_PROBLEM TO WORK ON_. Reproduce the data word for word, from the line containing "4 Bandar Baru" through the end of the data, leaving out the pictures.

_DATASET CONTENT_.

★ ★ ★ ★ ★

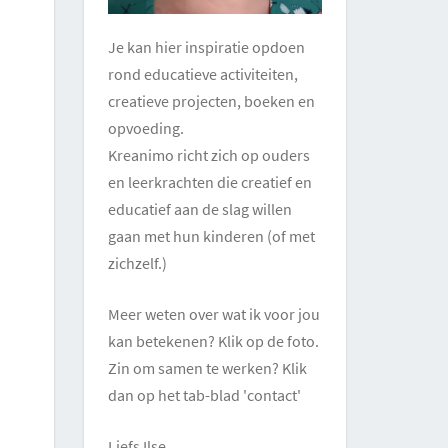
Je kan hier inspiratie opdoen
rond educatieve activiteiten,
creatieve projecten, boeken en
opvoeding.
Kreanimo richt zich op ouders
en leerkrachten die creatief en
educatief aan de slag willen
gaan met hun kinderen (of met
zichzelf.)
Meer weten over wat ik voor jou
kan betekenen? Klik op de foto.
Zin om samen te werken? Klik
dan op het tab-blad 'contact'
Liefs Ilse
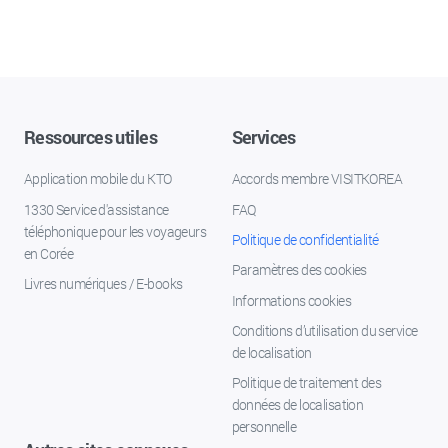
Ressources utiles
Services
Application mobile du KTO
Accords membre VISITKOREA
1330 Service d'assistance
FAQ
téléphonique pour les voyageurs
Politique de confidentialité
en Corée
Paramètres des cookies
Livres numériques / E-books
Informations cookies
Conditions d’utilisation du service
de localisation
Politique de traitement des
données de localisation
personnelle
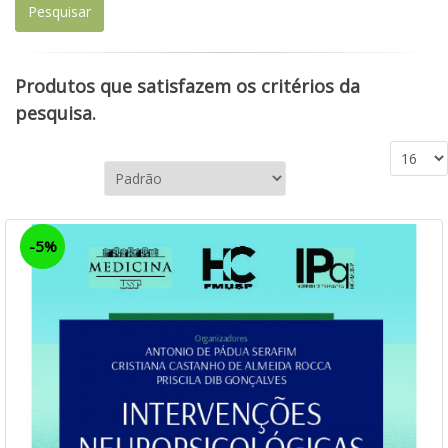
Produtos que satisfazem os critérios da
pesquisa.
-5%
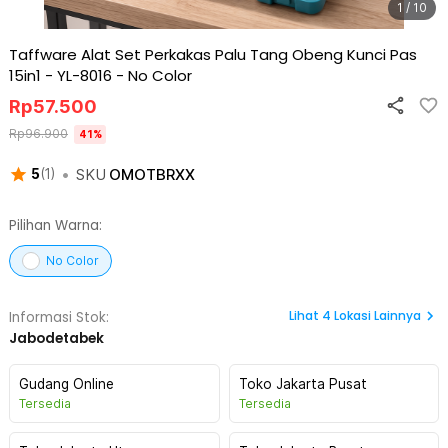
1 / 10
Taffware Alat Set Perkakas Palu Tang Obeng Kunci Pas
15in1 - YL-8016
-
No Color
Rp
57.500
Rp
96.900
41
%
•
SKU
OMOTBRXX
5
(
1
)
Pilihan Warna:
No Color
Lihat
4
Lokasi Lainnya
Informasi Stok:
Jabodetabek
Gudang Online
Toko Jakarta Pusat
Tersedia
Tersedia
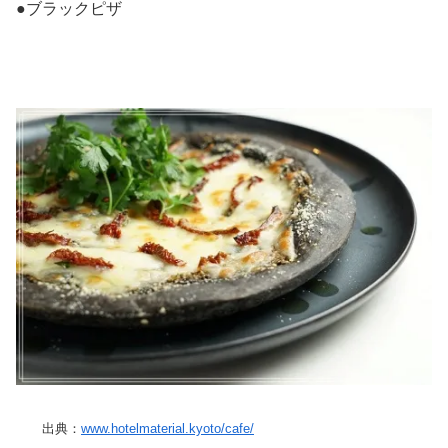
●ブラックピザ
出典：
www.hotelmaterial.kyoto/cafe/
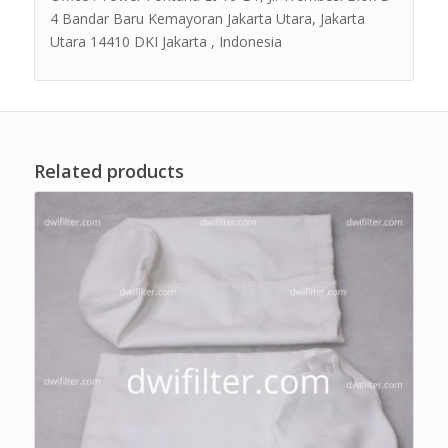
4 Bandar Baru Kemayoran Jakarta Utara, Jakarta
Utara 14410 DKI Jakarta , Indonesia
Related products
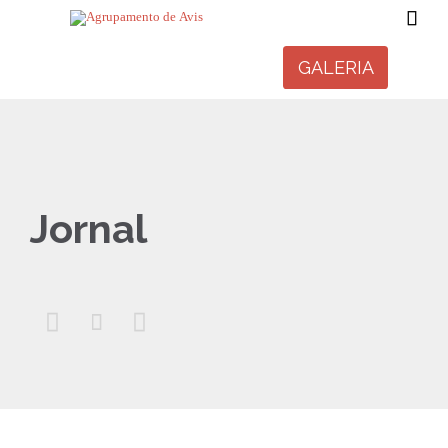

GALERIA
Jornal




★ ★ ★ ★ ★

_SOLUTION TO THIS EXERCISE_.
4 Bandar Baru Kemayoran Jakarta Utara, Jakarta
Utara 14410 DKI Jakarta , Indonesia
Related products

GALERIA
Jornal




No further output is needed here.